No Manual Executions

There doesn't need to be communication between development and other teams (dev ops, QA, etc.) about what scripts to execute alongside other tickets. Just like an application, as long as they deploy a specific build, it'll all be there.

Breaking Up Database by Domain

Our database was a bit of a monolith. Since SSDT by default doesn't drop tables that aren't manually dropped, we are able to virtually break up the database into multiple projects that all just happen to deploy to the same instance of SQL Server.

This makes it super trivial to migrate tables related to a specific team/domain into their own micro database (with a bit of migration plan). It essentially decouples tables from the database that's hosting them.

Visual Studio Writes Your SQL

Visual studio provides a ton of helper functionality for changing schema. Typically writing a SQL script to change the name of a column might be a bit gross, but in visual studio you can just go into the designer view, change the name, and it'll provide a refactor log to make the change for you without you needing to write any SQL.

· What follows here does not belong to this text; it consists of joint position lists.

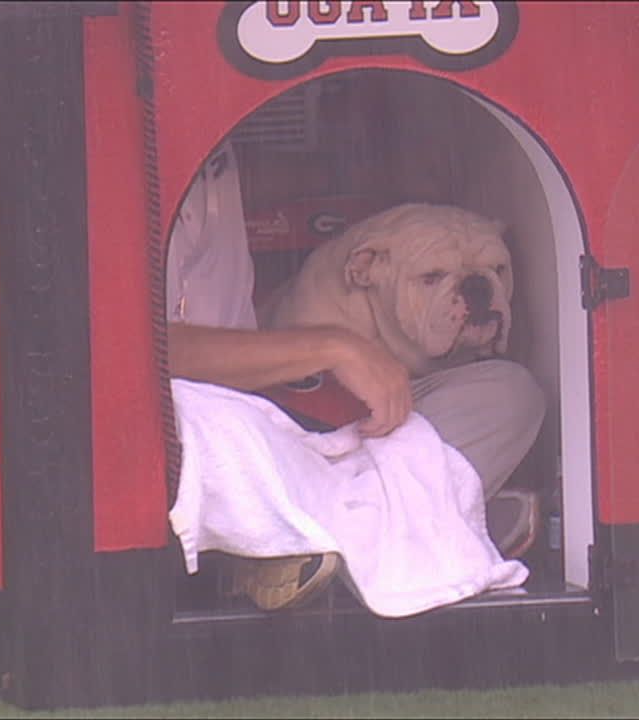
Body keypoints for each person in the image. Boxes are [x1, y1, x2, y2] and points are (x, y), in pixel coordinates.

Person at [166, 140, 545, 610]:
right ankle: (430, 531)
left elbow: (254, 177)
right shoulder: (133, 164)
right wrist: (334, 346)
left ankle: (337, 538)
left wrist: (369, 168)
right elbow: (146, 349)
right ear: (363, 269)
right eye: (431, 278)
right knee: (210, 421)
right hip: (222, 411)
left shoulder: (215, 157)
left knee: (511, 395)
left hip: (316, 439)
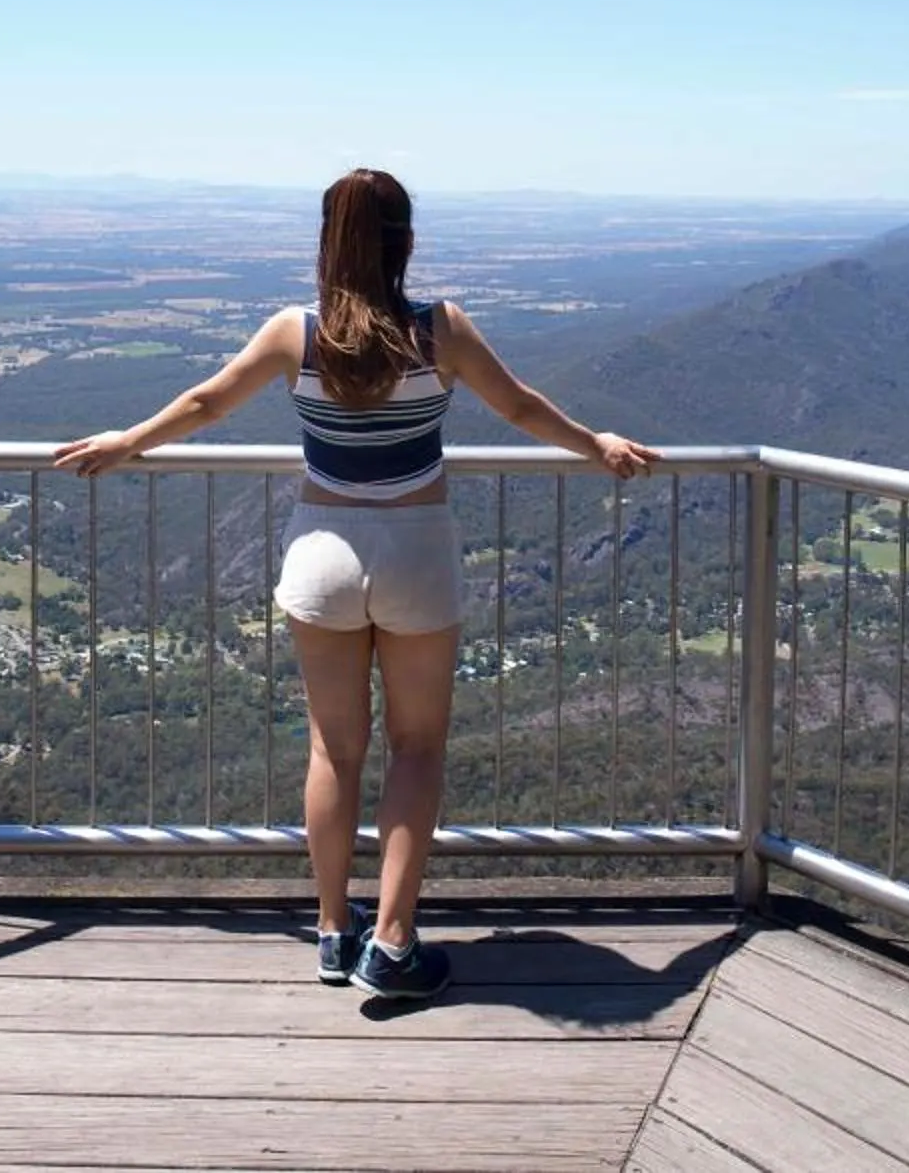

Compile Time Schema Errors

As stated earlier, it's now very apparent when something about the database is not lining up. Deleting a table that's required in a view won't even make it past the build step, let alone making it to trying to run it against a database.

Merge Conflicts

I know it sounds odd, but merge conflicts are really a good thing. They are a strong indicator that a piece of functionality is possibly getting modified to do two different things. Previously it was always a possibility that two people making changes to the same stored procedure, function, or view, would just overwrite the other's changes and no one would be the wiser until we started getting bug reports.

Tests

I haven't played around with tests, but being able to provide tests around triggers, functions, views, constraints, and stored procedures is really powerful. Putting logic in the database has always seemed iffy because of how opaque it can be. I still stand by trying to have most logic live at the application layer, but having the database be testable massively helps ease concerns when we want/need to put logic in the database for performance purposes.

Not so Mad Pains

There's definitely some issues that come with using SSDT.

Data Bloat

As you start adding more and more DataChanges that go through SQL source control you may occasionally need to go in and trim some of the DataChanges that were meant to only run once. You ideally would want to do this after you've verified that all databases are up to the latest version so that they have the data change you are deleting. This also may happen as RefactorLogs start to pile up.

Gross Merge Conflicts

While merge conflicts in stored procedures and the like can be helpful, I've seen a lot of merge conflicts come out of the post deployment script, as well as the .sqlproj file. This can cause a bit of a headache and can create a bit of uncertainty, but most have been deal-able with a take-right-then-left resolution.

Conclusion

Overall SSDT has been a fantastic experience. I've really enjoyed learning it, and it has proven to be a very powerful tool. I would love if it had a better pattern for it to handle data changes, but that's really the only pain point.

Top comments (2)

Snamelisch • May 9 '20

Hi, I like this article very much, because it gave me lots of practical info I could not find elsewhere.
I would like to now more about the setup of the “DROP IF EXISTS” topic. Because I could not info about this.
Greetings Marc

Jonathan Eccker DealerOn Dev • Aug 4 '20

SSDT includes the ability to do a pre-deployment script, and the original thought was that whenever dropping a table we would add a line into this script "DROP TABLE IF EXISTS _____".

Since then we've adjusted a bit, instead of deleting tables or columns outright we move them into a "deprecated" schema for a while (or append "_deprecated" to the column name), then once a quarter we do a higher risk deploy where we delete all of the deprecated objects, and do a deploy with the data loss prevention mechanisms turned off and "Drop objects in target but not in source" enabled.